▶ _TASK DIRECTIONS_
Answer these questions from the Lower Woodbine Organic Shale excerpt below:
1. What does the zone produce in northern Brazos County?
2. In what year did Apache begin recompleting wells into the Giddings ("Eagleford") zone?
3. What type of completions were the early recompletions?

The Lower Woodbine Organic Shale, in the southwest portion of the East Texas Basin is a very organic-rich shale with high resistivity, a hot gamma ray response and very good mud log shows.

This zone owes its high organic content and the resultant well-established oil production to its deposition in a silled basin, the product of a prograding delta from the north and northeast, a shelf-rimming Sligo/Edwards barrier reef complex to the south and southeast, a large basement high that affected water depth to the east, and a constricted area between the Sligo-Edwards Shelf Margin and the San Marcos Arch to the west. Within this silled basin, the zone grades from producing 30–35 gravity oil in northern Brazos County to dry gas in southernmost Grimes County.

In 2008, concurrent with the development of the “Eagleford play” in South Texas, Apache began a program recompleting wells from the underlying Buda and the overlying Austin Chalk into the Giddings (“Eagleford”) zone. The early recompletions were vertical completions with very small cumulative oil production. Later they would drill several short lateral horizontal wells to better test this organic shale.

▶ _MATERIAL PROVIDED_
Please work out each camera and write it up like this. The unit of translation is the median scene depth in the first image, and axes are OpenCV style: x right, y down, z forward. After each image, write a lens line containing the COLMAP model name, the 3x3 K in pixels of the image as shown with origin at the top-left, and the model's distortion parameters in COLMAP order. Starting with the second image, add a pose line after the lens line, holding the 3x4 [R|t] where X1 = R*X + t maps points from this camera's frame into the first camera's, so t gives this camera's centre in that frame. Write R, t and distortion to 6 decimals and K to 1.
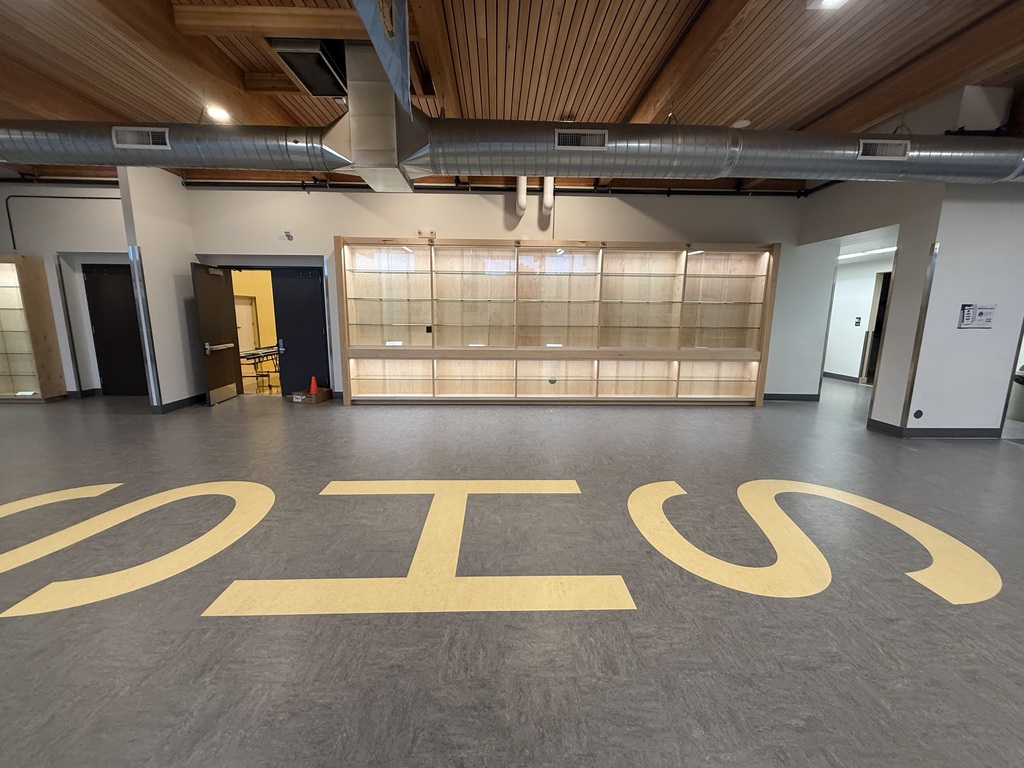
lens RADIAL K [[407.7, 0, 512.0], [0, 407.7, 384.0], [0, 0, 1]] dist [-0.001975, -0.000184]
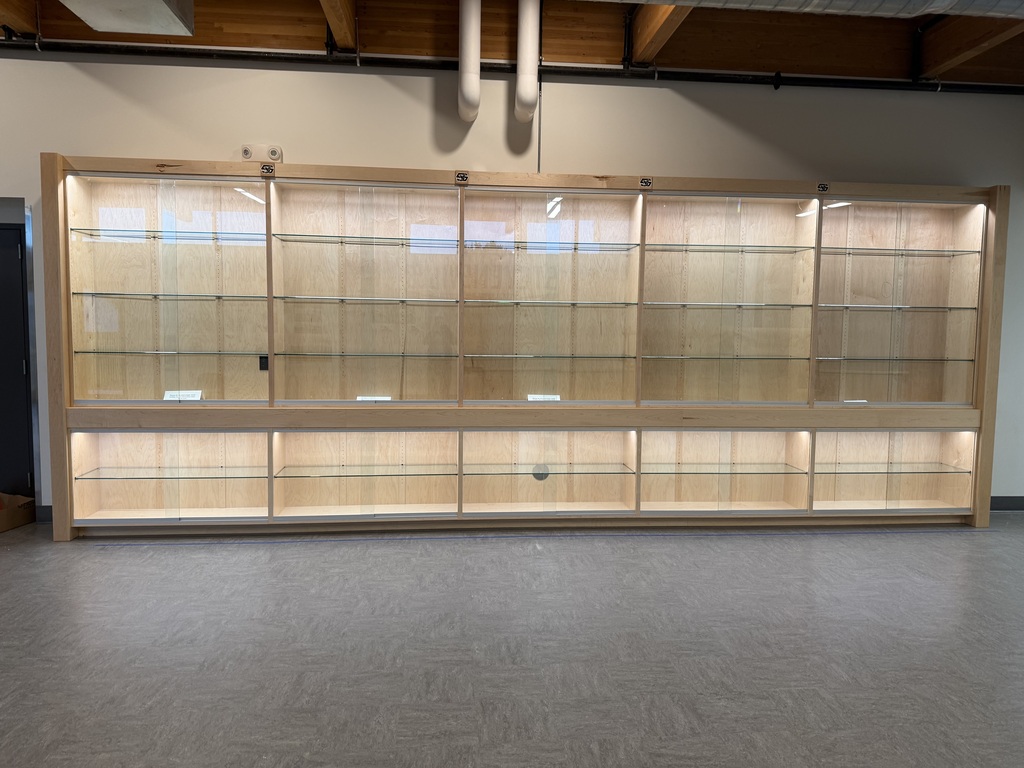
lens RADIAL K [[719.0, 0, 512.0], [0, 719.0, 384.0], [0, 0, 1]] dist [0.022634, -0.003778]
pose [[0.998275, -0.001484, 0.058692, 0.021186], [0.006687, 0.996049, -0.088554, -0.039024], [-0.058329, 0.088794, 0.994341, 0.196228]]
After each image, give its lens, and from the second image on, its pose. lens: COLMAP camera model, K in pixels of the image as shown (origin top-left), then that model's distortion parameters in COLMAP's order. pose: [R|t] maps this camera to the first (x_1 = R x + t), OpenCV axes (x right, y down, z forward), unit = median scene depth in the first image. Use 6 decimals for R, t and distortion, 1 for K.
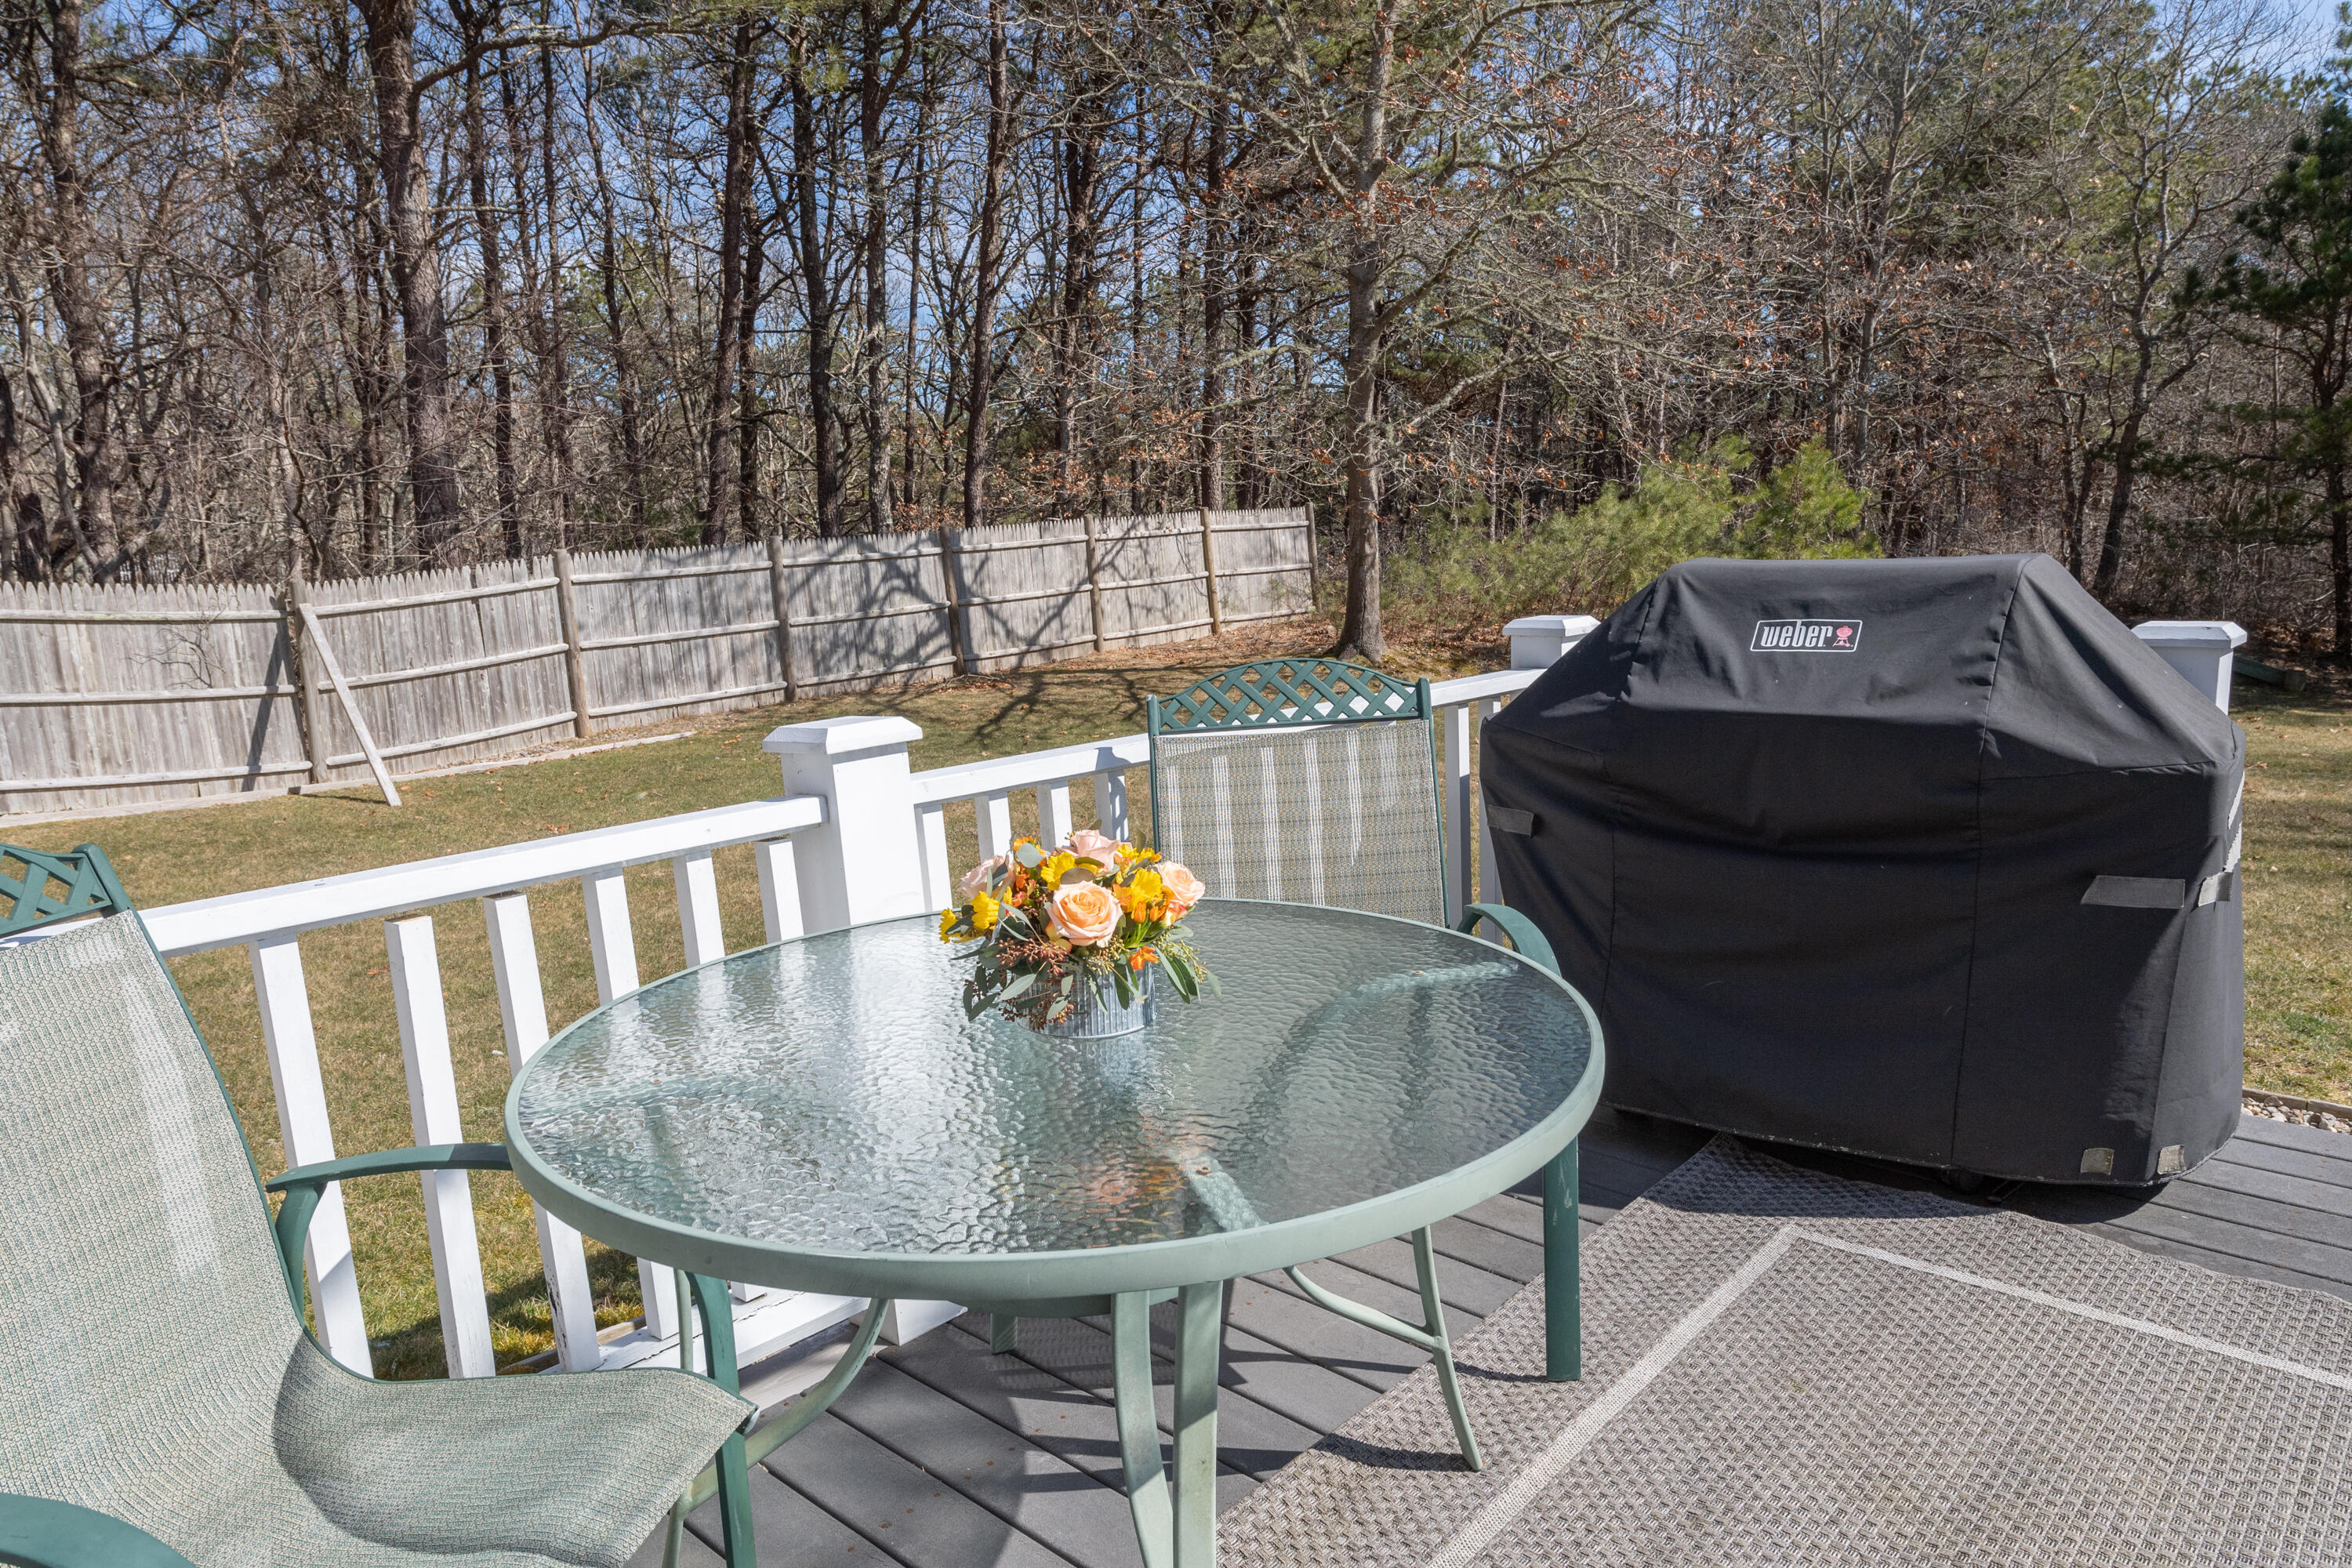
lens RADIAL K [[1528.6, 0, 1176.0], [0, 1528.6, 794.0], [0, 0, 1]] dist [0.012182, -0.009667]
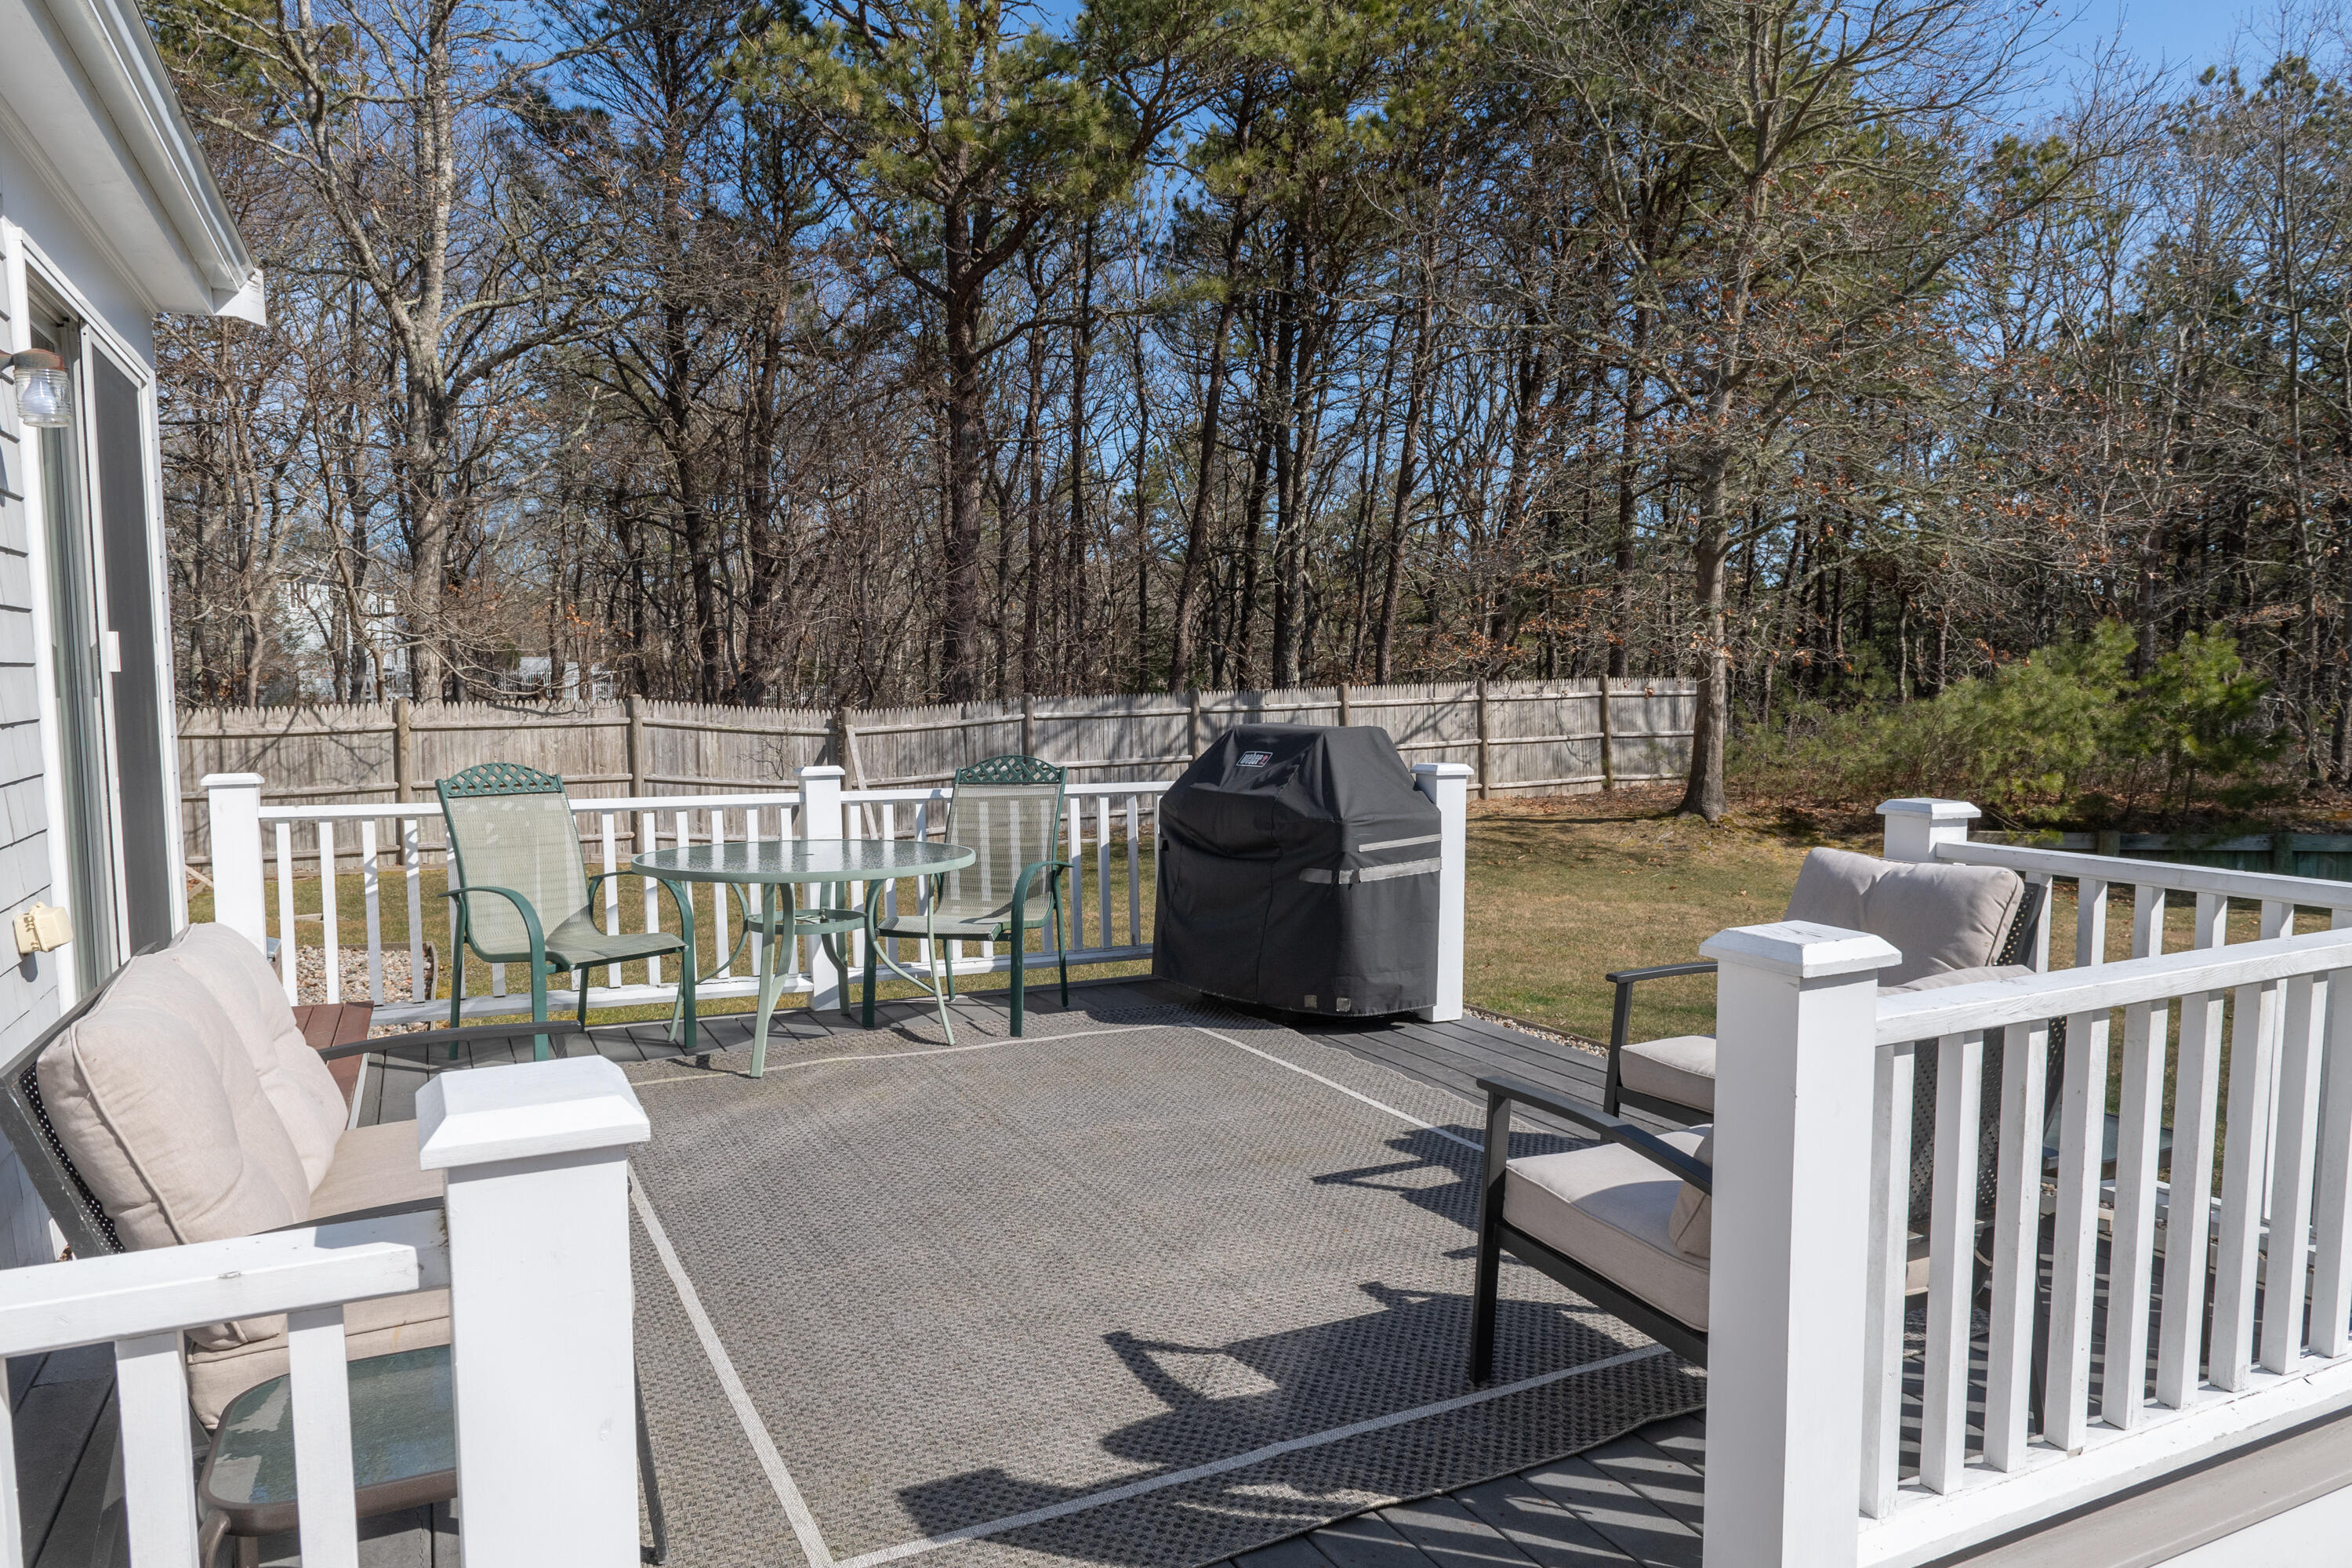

▶ _OUTPUT FOR THIS TASK_
1. 30–35 gravity oil.
2. 2008.
3. Vertical completions.